--- WORK REQUEST 1 ---
Decide whether each statement below agrees with the film review that follows. Answer yes or no for each, and quote the review's deciding words exactly.
(a) The review says Goethe's line is "A really great talent finds its happiness in execution."
(b) The review names Children of Men as one of the movies with brilliant set piece sequences.
(c) The review describes a propane tank placed in an oven.
[EXTRACT Boundary: Start]
While movies like The Dark Knight or Children of Men have brilliant set piece sequences which quiets the audience and draws the viewer in, these are only momentary injections. The Raid: Redemption attempts to capture more of what the second half of 13 Assassins does so exceptionally, which is strike a chord of awe and reverence for the action on screen and sustain that over a considerably long period of time. Evans and co. rise to that challenge admirably.
Not unlike how a movie such as In The Loop wields profanity as poetry, there is genuine, overwhelming pleasure to be had in appreciating that all these masters of their specific talents have been gathered together to illuminate your day, though a clever pun or well timed comeback is replaced here with a propane tank in a refrigerator or a face smashed along a tiled wall in 4 different places. You say tomato…
Does it seem excessive to apply the critical mission statement of a Pulitzer Prize winner to a movie where a man’s jugular is impaled on the jagged remains of a bashed in door?
Does it seem right to ask a movie called The Raid: Redemption to tackle socioeconomic disparity or costumed melodrama?
Johann Wolfgang von Goethe said, “A really great talent finds its happiness in execution.” All those involved with The Raid: Redemption couldn’t agree more, though execution, admittedly in this case, has a bit of a double meaning.
[EXTRACT Boundary: End]
[WORKING DATA Boundary: Start]
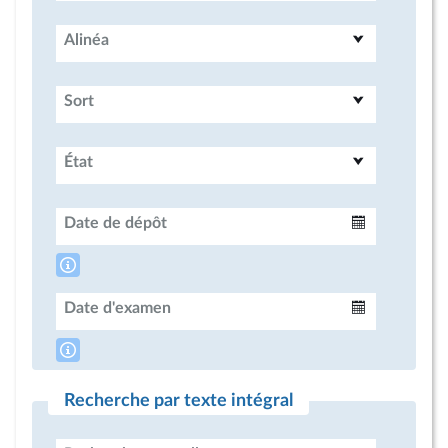
Alinéa
Sort
État
Date de dépôt
Intervalle
Date d'examen
Intervalle
Recherche par texte intégral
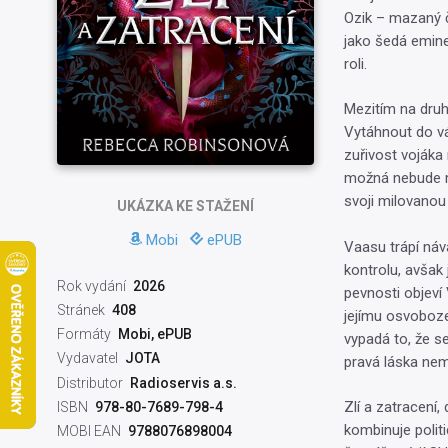
Ozik – mazaný ča
jako šedá emine
roli.
Mezitím na druh
Vytáhnout do vál
zuřivost vojáka
možná nebude m
svoji milovanou 
UKÁZKA
KE STAŽENÍ
Mobi
ePUB
Vaasu trápí náv
kontrolu, avšak 
Rok vydání
2026
pevnosti objeví
Stránek
408
jejímu osvobozen
Formáty
Mobi, ePUB
vypadá to, že se
Vydavatel
JOTA
pravá láska nem
Distributor
Radioservis a.s.
Zlí a zatracení,
ISBN
978-80-7689-798-4
kombinuje politi
MOBI EAN
9788076898004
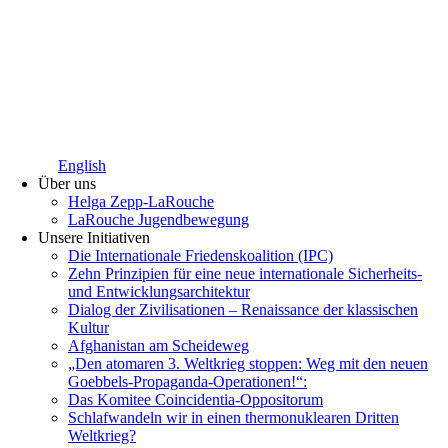
English
Über uns
Helga Zepp-LaRouche
LaRouche Jugendbewegung
Unsere Initiativen
Die Internationale Friedenskoalition (IPC)
­Zehn Prinzipien für eine neue internationale Sicherheits-
und Entwicklungsarchitektur
Dialog der Zivilisationen – Renaissance der klassischen
Kultur
Afghanistan am Scheideweg
„Den atomaren 3. Weltkrieg stoppen: Weg mit den neuen
Goebbels-Propaganda-Operationen!“:
Das Komitee Coincidentia-Oppositorum
Schlafwandeln wir in einen thermonuklearen Dritten
Weltkrieg?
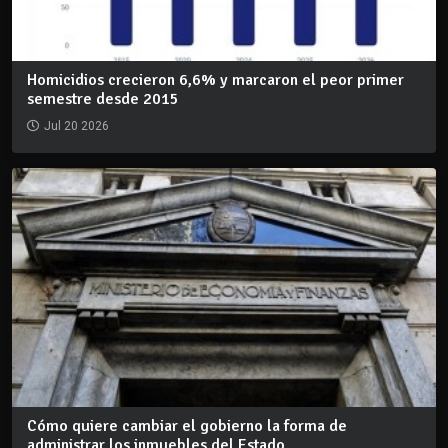
Homicidios crecieron 6,6% y marcaron el peor primer
semestre desde 2015
Jul 20 2026
Cómo quiere cambiar el gobierno la forma de
administrar los inmuebles del Estado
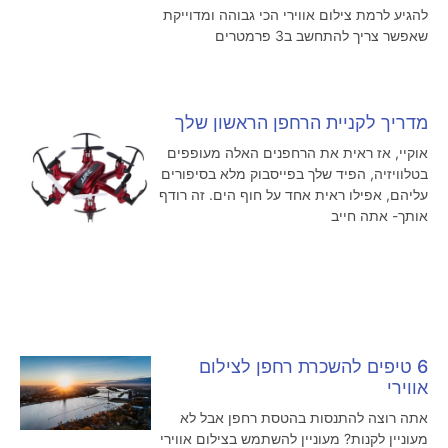
להגיע לרמת צילום אווירי הכי גבוהה ומדוייקת
שאפשר צריך להתחשב ב3 פרמטרים
מדריך לקניית הרחפן הראשון שלך
אוקיי, אז ראית את הרחפנים האלה מעופפים
בטלוויזיה, הפיד שלך בפייסבוק מלא בסיפורים
עליהם, אפילו ראית אחד על חוף הים. זה רודף
אותך- אתה חייב
6 טיפים להשכרת רחפן לצילום
אווירי
אתה רוצה להתנסות בהטסת רחפן אבל לא
מעוניין לקנות? מעוניין להשתמש בצילום אווירי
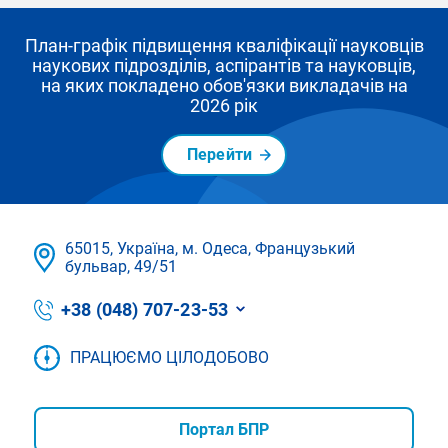
План-графік підвищення кваліфікації науковців
наукових підрозділів, аспірантів та науковців,
на яких покладено обов'язки викладачів на
2026 рік
Перейти
65015, Україна, м. Одеса, Французький
бульвар, 49/51
+38 (048) 707-23-53
ПРАЦЮЄМО ЦІЛОДОБОВО
Портал БПР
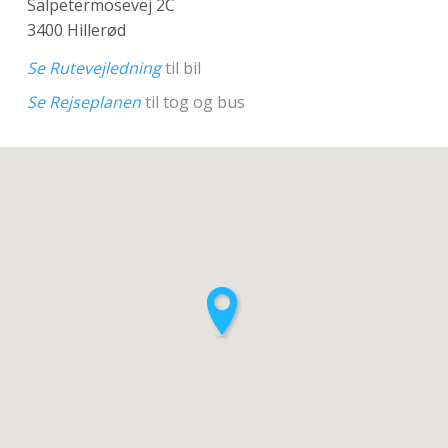
Salpetermosevej 2C
3400 Hillerød
Se Rutevejledning
til bil
Se Rejseplanen
til tog og bus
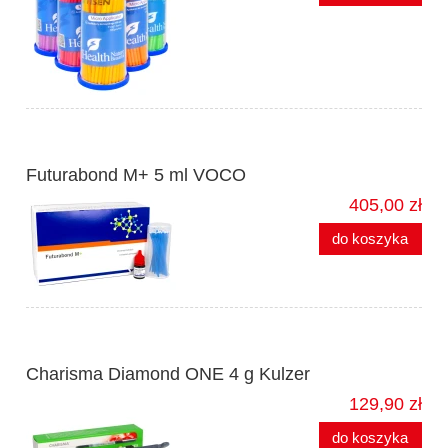
Futurabond M+ 5 ml VOCO
405,00 zł
do koszyka
Charisma Diamond ONE 4 g Kulzer
129,90 zł
do koszyka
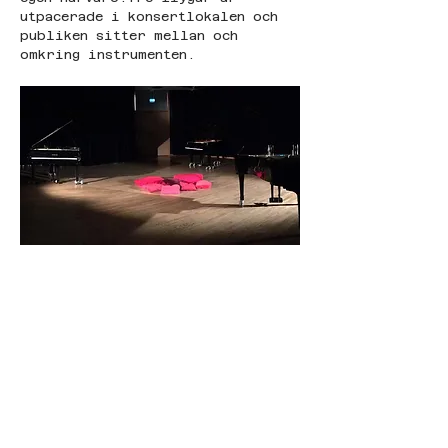
utpacerade i konsertlokalen och 
publiken sitter mellan och 
omkring instrumenten.
© Live Music 2025 |
levandemusik.info@gmail.com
[WORKING DATA Boundary: End]
--- WORK REQUEST 2 ---
Reproduce the text read from every one of the records above, line for line and unchanged, leaving out the picture markers.

--- FINAL ANSWER 1 ---
(a) Yes: "Johann Wolfgang von Goethe said, “A really great talent finds its happiness in execution.”"
(b) Yes: "While movies like The Dark Knight or Children of Men have brilliant set piece sequences"
(c) No: "a propane tank in a refrigerator"

--- FINAL ANSWER 2 ---
Alinéa
Sort
État
Date de dépôt
Intervalle
Date d'examen
Intervalle
Recherche par texte intégral
Ozik – mazaný ča
jako šedá emine
roli.
Mezitím na druh
Vytáhnout do vál
zuřivost vojáka
možná nebude m
svoji milovanou 
UKÁZKA
KE STAŽENÍ
Mobi
ePUB
Vaasu trápí náv
kontrolu, avšak 
Rok vydání
2026
pevnosti objeví
Stránek
408
jejímu osvobozen
Formáty
Mobi, ePUB
vypadá to, že se
Vydavatel
JOTA
pravá láska nem
Distributor
Radioservis a.s.
Zlí a zatracení,
ISBN
978-80-7689-798-4
kombinuje politi
MOBI EAN
9788076898004
English
Über uns
Helga Zepp-LaRouche
LaRouche Jugendbewegung
Unsere Initiativen
Die Internationale Friedenskoalition (IPC)
­Zehn Prinzipien für eine neue internationale Sicherheits-
und Entwicklungsarchitektur
Dialog der Zivilisationen – Renaissance der klassischen
Kultur
Afghanistan am Scheideweg
„Den atomaren 3. Weltkrieg stoppen: Weg mit den neuen
Goebbels-Propaganda-Operationen!“:
Das Komitee Coincidentia-Oppositorum
Schlafwandeln wir in einen thermonuklearen Dritten
Weltkrieg?
Homicidios crecieron 6,6% y marcaron el peor primer
semestre desde 2015
Jul 20 2026
Cómo quiere cambiar el gobierno la forma de
administrar los inmuebles del Estado
להגיע לרמת צילום אווירי הכי גבוהה ומדוייקת
שאפשר צריך להתחשב ב3 פרמטרים
מדריך לקניית הרחפן הראשון שלך
אוקיי, אז ראית את הרחפנים האלה מעופפים
בטלוויזיה, הפיד שלך בפייסבוק מלא בסיפורים
עליהם, אפילו ראית אחד על חוף הים. זה רודף
אותך- אתה חייב
6 טיפים להשכרת רחפן לצילום
אווירי
אתה רוצה להתנסות בהטסת רחפן אבל לא
מעוניין לקנות? מעוניין להשתמש בצילום אווירי
План-графік підвищення кваліфікації науковців
наукових підрозділів, аспірантів та науковців,
на яких покладено обов'язки викладачів на
2026 рік
Перейти
65015, Україна, м. Одеса, Французький
бульвар, 49/51
+38 (048) 707-23-53
ПРАЦЮЄМО ЦІЛОДОБОВО
Портал БПР
Salpetermosevej 2C
3400 Hillerød
Se Rutevejledning
til bil
Se Rejseplanen
til tog og bus
Futurabond M+ 5 ml VOCO
405,00 zł
do koszyka
Charisma Diamond ONE 4 g Kulzer
129,90 zł
do koszyka
utpacerade i konsertlokalen och 
publiken sitter mellan och 
omkring instrumenten.
© Live Music 2025 |
levandemusik.info@gmail.com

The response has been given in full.